An equilateral triangle $ABC$ with side $n$ a positive integer is divided into triangular lattice consisting of unit triangles.
Each point on the lattice is colored red, white, or blue such that:
1. No point on $AB$ is colored red
2. No point on $BC$ is colored blue
3. No point on $AC$ is colored white
Prove that there exists a unit triangle whose vertices are colored with 3 different colors.
Challenge problem: Same problem but for tetrahedron and four colors.
We first state the one-dimensional version of this problem:
Given a sequence of points on a line colored red or blue, and the first point must be colored red, and the last point must be colored blue, then we have an ODD number of segments that has two differently-colored end points.
This one-dimensional version is trivial to prove.
Now we turn to the 2-dimensional version as stated in the problem.

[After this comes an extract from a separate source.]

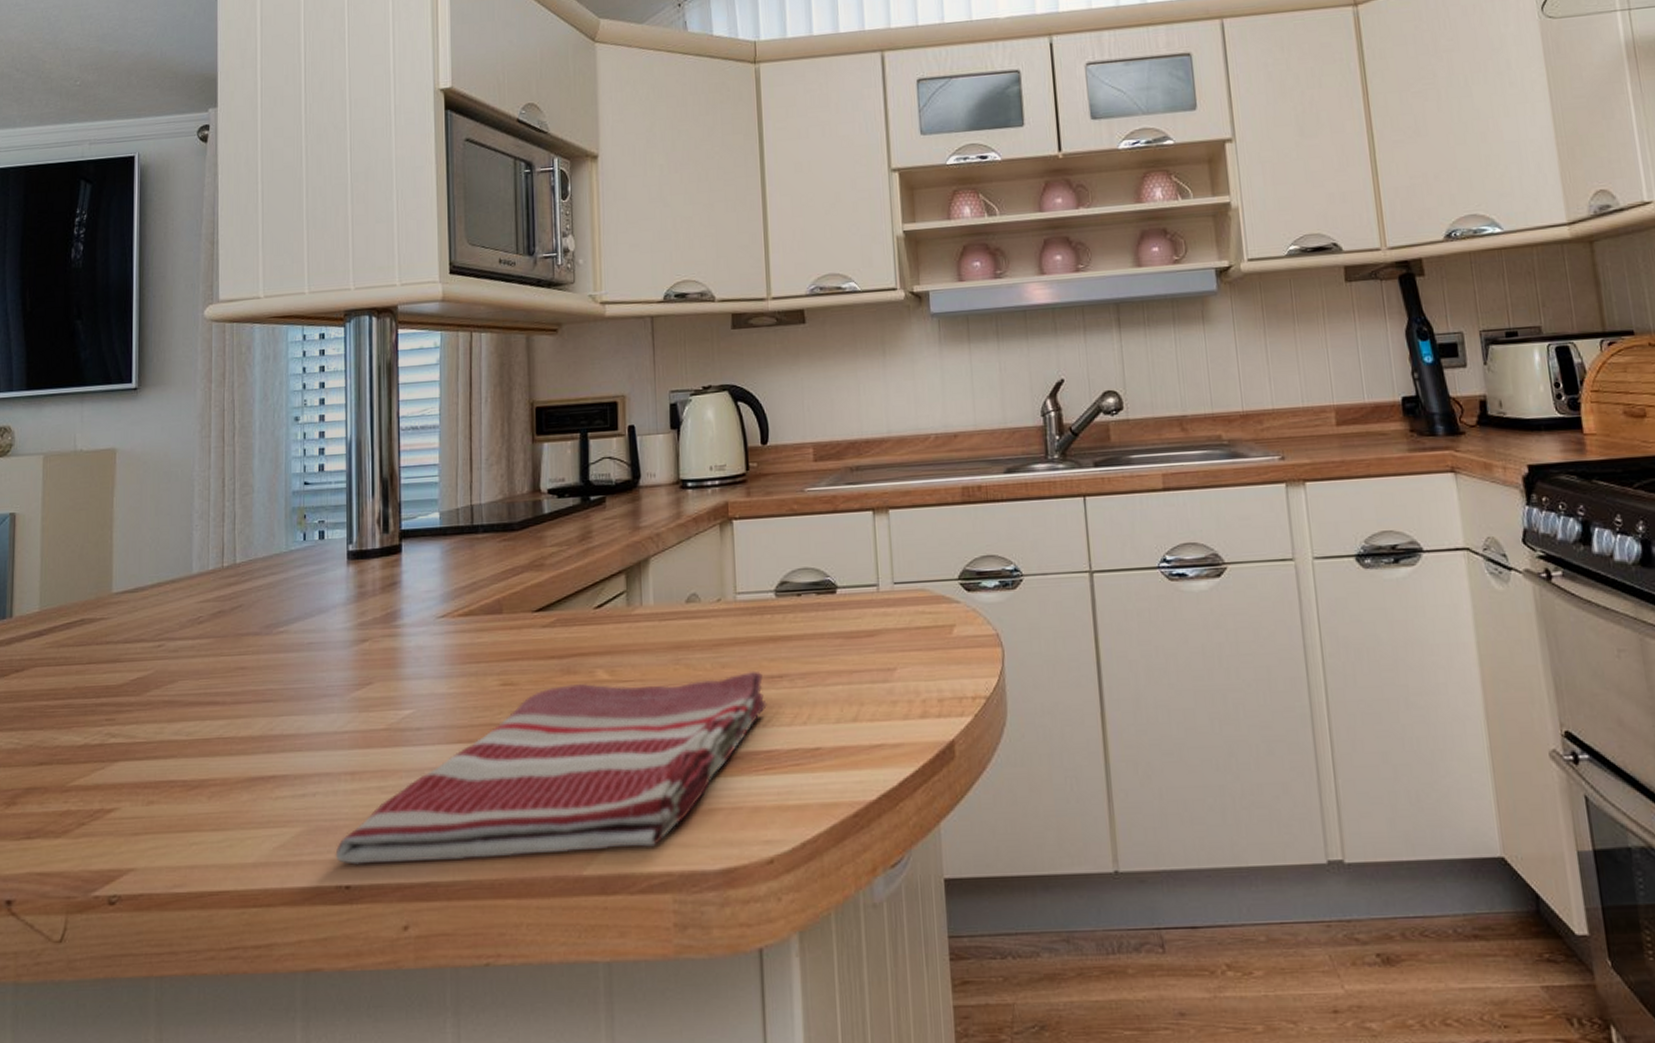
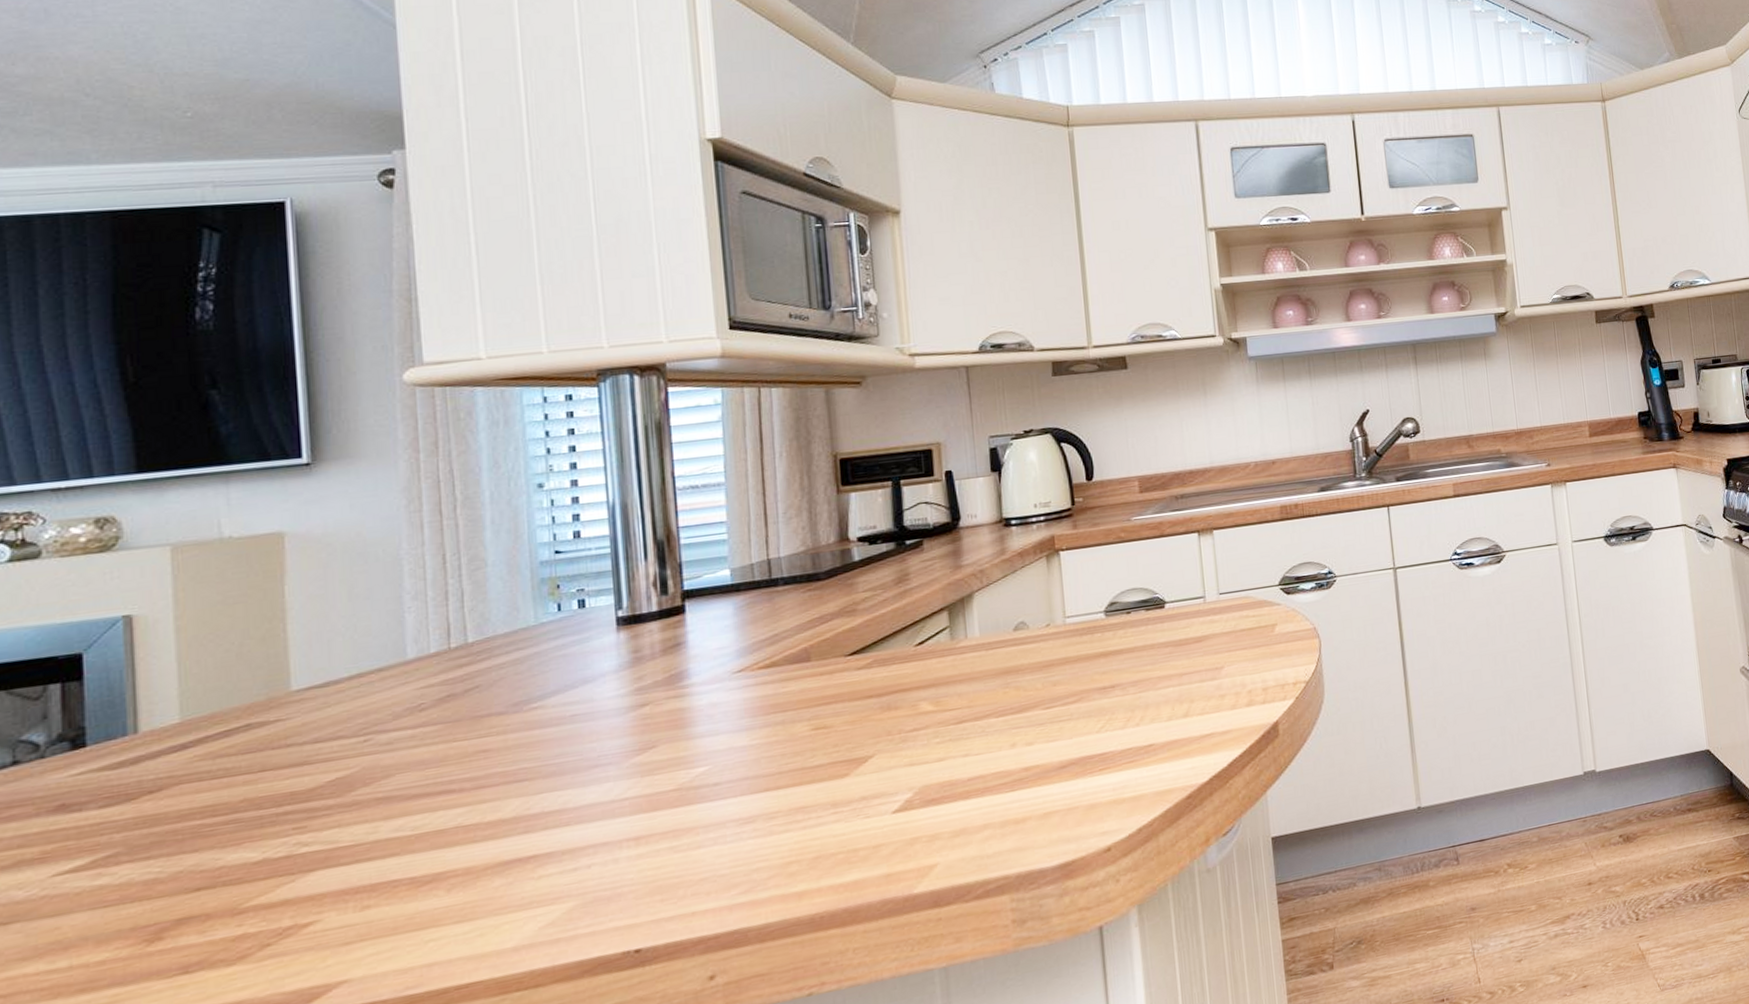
dish towel: present [335,670,767,865] -> none [619,684,1100,929]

For each side that has both red and blue endpoints, we "mark" that side.
Then for each unit triangle, we give it a score based on how many marked sides it has. Now, if we consider the "outside" area as another "surrogate unit triangle", then we can also give it a score based on how many marked sides are facing the outside.
First, note that the total score of all areas must be even, since any marked side contribute one score to two areas.
Now, applying the 1-dimensional version of the problem, we know that side AC has an odd number of marked sides. Side AB and BC does not have any marked sides. So the outside area has an odd score. Thus, there is an odd number of unit triangles that has an odd score. In order for a unit triangle to have an odd score, it must have three differently-colored vertices.